Satin Beige at the Liverpool Loves Festival. Photograph by Ian D. Hall.

Satin Beige at the Liverpool Loves Festival. Photograph by Ian D. Hall.

Liverpool Sound and Vision Rating * * * *

In such a short time Satin Beige has become one of those performers in Liverpool that you look up to with huge respect and the abiding knowledge that all is well in the world. For whilst this woman can sing and play cello with the passion reserved for the angry, the displaced and the brave, then the world will surely keep turning and heeding her words of youthful wisdom.

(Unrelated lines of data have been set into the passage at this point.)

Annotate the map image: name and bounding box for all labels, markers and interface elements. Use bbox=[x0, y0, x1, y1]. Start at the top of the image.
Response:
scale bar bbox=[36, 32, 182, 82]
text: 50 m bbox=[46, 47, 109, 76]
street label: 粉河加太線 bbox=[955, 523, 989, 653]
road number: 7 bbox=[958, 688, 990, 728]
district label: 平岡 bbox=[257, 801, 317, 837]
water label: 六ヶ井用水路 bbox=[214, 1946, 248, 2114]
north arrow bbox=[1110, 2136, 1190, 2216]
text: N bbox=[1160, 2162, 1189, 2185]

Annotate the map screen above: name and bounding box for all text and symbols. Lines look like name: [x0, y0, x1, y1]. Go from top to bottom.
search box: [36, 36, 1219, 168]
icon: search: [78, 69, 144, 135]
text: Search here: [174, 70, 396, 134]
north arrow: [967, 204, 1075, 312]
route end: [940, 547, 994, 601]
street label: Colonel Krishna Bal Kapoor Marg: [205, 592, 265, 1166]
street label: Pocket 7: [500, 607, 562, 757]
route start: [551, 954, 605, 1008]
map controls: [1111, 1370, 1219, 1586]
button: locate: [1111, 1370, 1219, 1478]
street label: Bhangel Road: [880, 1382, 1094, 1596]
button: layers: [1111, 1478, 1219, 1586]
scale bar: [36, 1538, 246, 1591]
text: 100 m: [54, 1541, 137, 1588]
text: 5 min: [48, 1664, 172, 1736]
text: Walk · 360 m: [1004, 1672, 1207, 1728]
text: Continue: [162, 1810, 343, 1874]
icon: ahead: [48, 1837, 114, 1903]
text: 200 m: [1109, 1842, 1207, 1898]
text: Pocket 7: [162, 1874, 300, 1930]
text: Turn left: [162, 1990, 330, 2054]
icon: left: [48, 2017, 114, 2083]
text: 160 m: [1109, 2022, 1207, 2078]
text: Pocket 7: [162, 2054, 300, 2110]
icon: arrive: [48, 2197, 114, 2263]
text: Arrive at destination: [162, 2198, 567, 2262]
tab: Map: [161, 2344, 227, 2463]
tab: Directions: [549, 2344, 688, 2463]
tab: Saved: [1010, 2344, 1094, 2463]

As the afternoon sun started on its slow descent and sending cosmic winds of warmth and life giving substance to the city that straddles the Mersey, Satin Beige took both guitar and cello on a trip round the assembled audience on the Dovedale Social Stage at the Pier Head and showed once more why people have been whispering nothing but good fortune and best wishes about the recently graduated L.I.P.A student.

For those making the most of the August sunshine and the more than suitable weather, the five songs performed by Satin Beige as she warmed and limbered up the bow and the finger were of exquisite quality and if proof her talent, a graciously given gift that has seen her already take Leaf on Bold Street by storm this year, were needed then these songs, these passages of remarkable insight were more than enough to satisfy the down hearted and the cynically repressed.

The set opener, Social Media Anxiety was more than the perfect start to the afternoon on the Dovedale Social Stage and the lyrical imagery of a society that has become obsessed with the idea of always being in touch, of being contactable for every minute of the long and tiring day, has turned many into the kind of Zombie that George A. Romero would have loved to have envisaged in Day of the Dead. However, it is not the lack of communication that has done this but the very real and profound effect that too much communication and not enough physical interaction has placed upon the world.

With the songs Kije Song, Love Drunk, Addicted and the fantastic Being Me being played to the Liverpool open air audience, this was arguably Satin Beige’s biggest moment yet and it was a moment to behold for all its worth.

Satin Beige continues to impress greatly and with absolute purpose.